Promised Emission Cuts Still Insufficient, Experts Say
Oslo. Nations accounting for most of the world’s greenhouse gas emissions have restated their promises to fight climate change, meeting a Sunday deadline in a low-key endorsement of December’s “Copenhagen Accord”.
Experts say their promised curbs on greenhouse gas emissions by 2020 are too small to meet the accord’s key goal of limiting global warming to less than 2 degrees Celsius above pre-industrial times.
The UN Climate Change Secretariat plans to publish a list of submissions on Monday. That may put pressure on all capitals to keep their promises.
Countries accounting for at least two-thirds of emissions — led by China, the United States and the European Union — have all written in.

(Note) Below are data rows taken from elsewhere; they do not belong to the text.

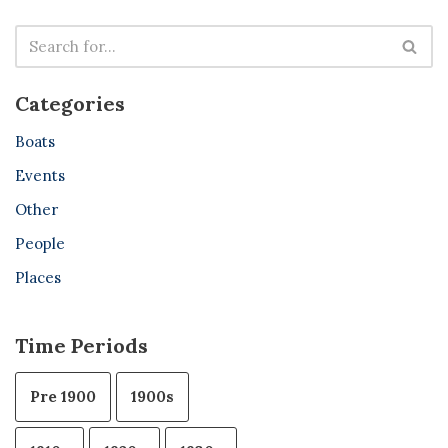
Categories
Boats
Events
Other
People
Places
Time Periods
Pre 1900
1900s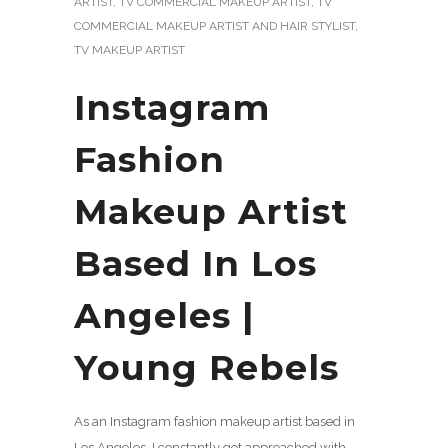
ARTIST
,
TV COMMERCIAL MAKEUP ARTIST
,
TV
COMMERCIAL MAKEUP ARTIST AND HAIR STYLIST
,
TV MAKEUP ARTIST
Instagram
Fashion
Makeup Artist
Based In Los
Angeles |
Young Rebels
As an Instagram fashion makeup artist based in
Los Angeles, I constantly get approached with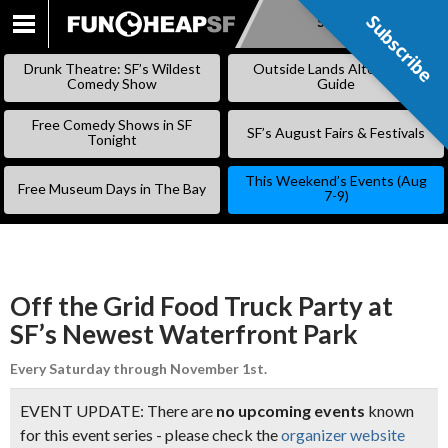
Subscribe
Subscribe
SKIP
TO
Drunk Theatre: SF’s Wildest
Outside Lands Alternative
CONTENT
Comedy Show
Guide
Free Comedy Shows in SF
SF’s August Fairs & Festivals
Tonight
This Weekend’s Events (Aug
Free Museum Days in The Bay
7-9)
Off the Grid Food Truck Party at
SF’s Newest Waterfront Park
Every Saturday through November 1st.
EVENT UPDATE: There are
no upcoming events
known
for this event series - please check the
organizer website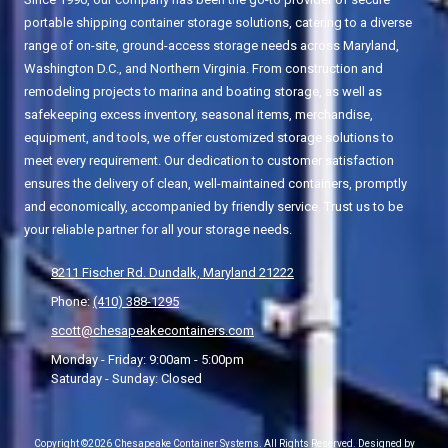
portable shipping container storage solutions, catering to a diverse
range of on-site, ground-access storage needs across Maryland,
Washington D.C., and Northern Virginia. From construction and
remodeling projects to marina and boating storage, as well as
safekeeping excess inventory, seasonal items, merchandise,
equipment, and tools, we offer customized storage solutions to
meet every requirement. Our dedication to customer satisfaction
ensures the delivery of clean, well-maintained containers, promptly
and economically, accompanied by friendly service. Trust us to be
your reliable partner for all your storage needs.
8211 Fischer Rd. Dundalk, Maryland 21222
Phone:
(410) 388-1295
scott@chesapeakecontainers.com
Monday - Friday:
9:00am - 5:00pm
Saturday - Sunday:
Closed
Copyright ©2026 Chesapeake Container Systems. All Rights Reserved.
Designed by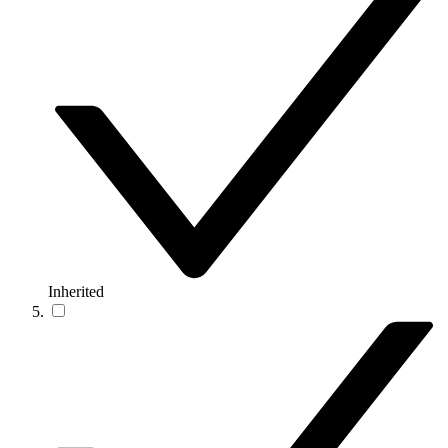
Inherited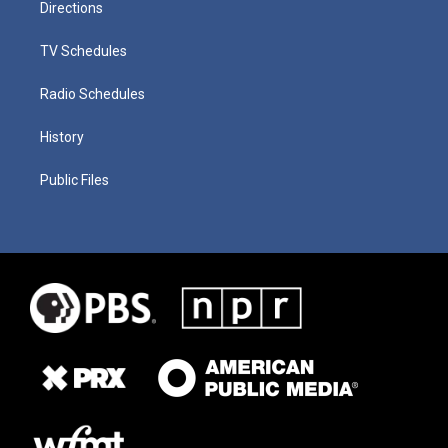
Directions
TV Schedules
Radio Schedules
History
Public Files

Smaller emitters, from the Philippines to Mali, have also sent promises or asked to be associated with the deal.
“Most of the industrialized countries’ promises are in the ‘inadequate’ category,” said Niklas Hoehne, director of energy and climate policy at climate consultant Ecofys, which assesses how far national commitments will help limit climate change.
“The US is not enough, the European Union is not enough.
For the major developed countries it’s still far behind what is expected, except for Japan and Norway,” he said.
Some developing nations, such as Brazil or Mexico, were making relatively greater efforts, he said.
The accord’s goal of limiting warming to below 2 C — meant to help limit floods, droughts, wildfires and rising seas — is twinned with promises of $28 billion in aid for developing nations from 2010-12, rising to $100 billion a year from 2020.
Ecofys reckons that the promised curbs will set the world towards a 3.5 degrees Celsius rise in temperatures, not 2.